A quelques mois d’élections présidentielles qui verront à coup sûr le triomphe de la droite dure ultralibérale et nationaliste, l’intersyndicale sarthoise a choisi la capitulation par l’inaction face à une loi travail qui consacre la victoire des valeurs néoconservatrices, les mêmes qui s’imposeront inéluctablement dans les urnes : soumission accrue au patronat, renforcement de l’exploitation. Retour sur les deux dernières initiatives locales.
Le 18 juin dernier, la section CGT de l’usine FORD à Blanquefort, près de Bordeaux, annonce son intention de venir à l’entrée du circuit des 24 h du Mans pour une action de sensibilisation des amateurs de courses automobiles à la politique sociale hostile de leur employeur. Clairement, il est question dès le début d’agir ensuite dans l’enceinte du circuit, sans aucune dégradation ni violence. Cette action vise aussi à interpeller les dirigeants de Ford présents au Mans pour le grand retour de leur marque à la compétition en endurance automobile, d’autant que ceux-ci ne sont pas venus au salon mondial de l’auto où les syndicalistes ont l’habitude de les attendre. Respectant les structures de leur organisation, les CGT Ford sollicitent dans ce but les unions départementales pour une mise en contact avec les sarthois. Aucune réponse ni en Gironde ni en Sarthe.
Il faut dire que cette section syndicale fait preuve de pas mal d’autonomie dans le cadre de la lutte contre la loi travail et soutient des actions de convergences des luttes avec notamment des membres de nuit Debout qui bloquent ponctuellement des sites de production. Il faut dire aussi que cette section CGT a un représentant remuant et connu qui se présente aux élections présidentielles de 2017 : Philippe Poutou du NPA. Il faut dire aussi que le congrès CGT du mois de juin a vue une montée en puissance des courants radicaux qui déstabilise les dirigeants actuels et les proximités politiques traditionnelles avec des partis du front de gauche.
Esseulée, la CGT Ford Bordeaux demande et obtient de l’aide de la part des militants manceaux du NPA et de la CNT-f. Les anticapitalistes et les anarcho-syndicalistes les accueillent, les guident et les aident à distribuer leur tract au public tout en traduisant en anglais des passages à destination des nombreux étrangers qui viennent assister à la course. Ces militants locaux ont pourtant pris le soin de prévenir la CGT locale et d’insister pour une présence minimum des syndicats de la métallurgie, notamment les équipementiers comme NTN. Du côté de la CGT, c’est la désertion : par un militant, pas une délégation, pas un mot de soutien officiel. Seul un permanent s’est déplacé pour venir observer la scène et prodiguer des conseils : les drapeaux CNT sont trop visibles, ça gène, et fait un procès en opportunisme aux militants présents qui, eux, agissent et font preuve de solidarité de classe à la place de l’union départementale CGT qui, elle, a choisi d’abandonner ses camarades sous prétexte qu’il s’agit d’une fête populaire à ne pas entraver. Les nombreux conducteurs de Porsche et autre Ferrari sauront se reconnaitre.

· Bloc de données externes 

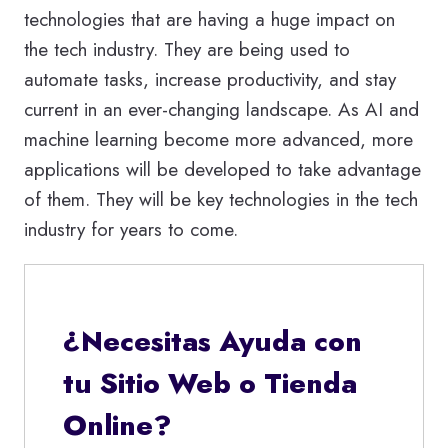
technologies that are having a huge impact on
the tech industry. They are being used to
automate tasks, increase productivity, and stay
current in an ever-changing landscape. As AI and
machine learning become more advanced, more
applications will be developed to take advantage
of them. They will be key technologies in the tech
industry for years to come.
¿Necesitas Ayuda con
tu Sitio Web o Tienda
Online?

Le 15 septembre, l’intersyndicale sort de sa torpeur estivale et nous invite à faire grève et à manifester avec, comme à l’accoutumée et pour la 14ème fois, une marche sans entrain dans les rues du Mans. Cette fois ci pas de partie de boule ni de balade en vélo pour s’occuper. Mais une nouvelle fois d’aucuns déplore la faible mobilisation dans certains secteurs d’activités, notamment dans le service public, et donc l’incapacité d’agir davantage. Seul petit hic dans cette belle fable des syndicalistes courageux et plein d’abnégation face à des salarié-e-s égoïstes et fatalistes : l’absence totale de diffusion par mails ou par tract de l’appel à manifester dans pleins de lieux de travail. Les milieux autorisés décident et manifestent entre eux, tout en pérorant qu’il faut de l’action et en se en lamentant que pas plus de personnes ne les rejoignent. La manifestation se termine comme une procession funèbre après seulement 1 heure de défilé, dans le silence grisâtre d’un chant religieux diffusé par le camion rouge de la CGT.
Résumons donc la tolérance de l’autonomie syndicale des sections CGT : quand il s’agit de ne rien faire pour mobiliser sur les lieux de travail, y’a droit. Quand il s’agit de bloquer l’économie pour gagner une lutte et d’être solidaire entre camarades, y’a pas droit. Une logique à géométrie variable qui en dit long sur la conception de la démocratie et les arrières pensées politiques. Bienvenu en enfer camarades et merci de ne nous y avoir conduit.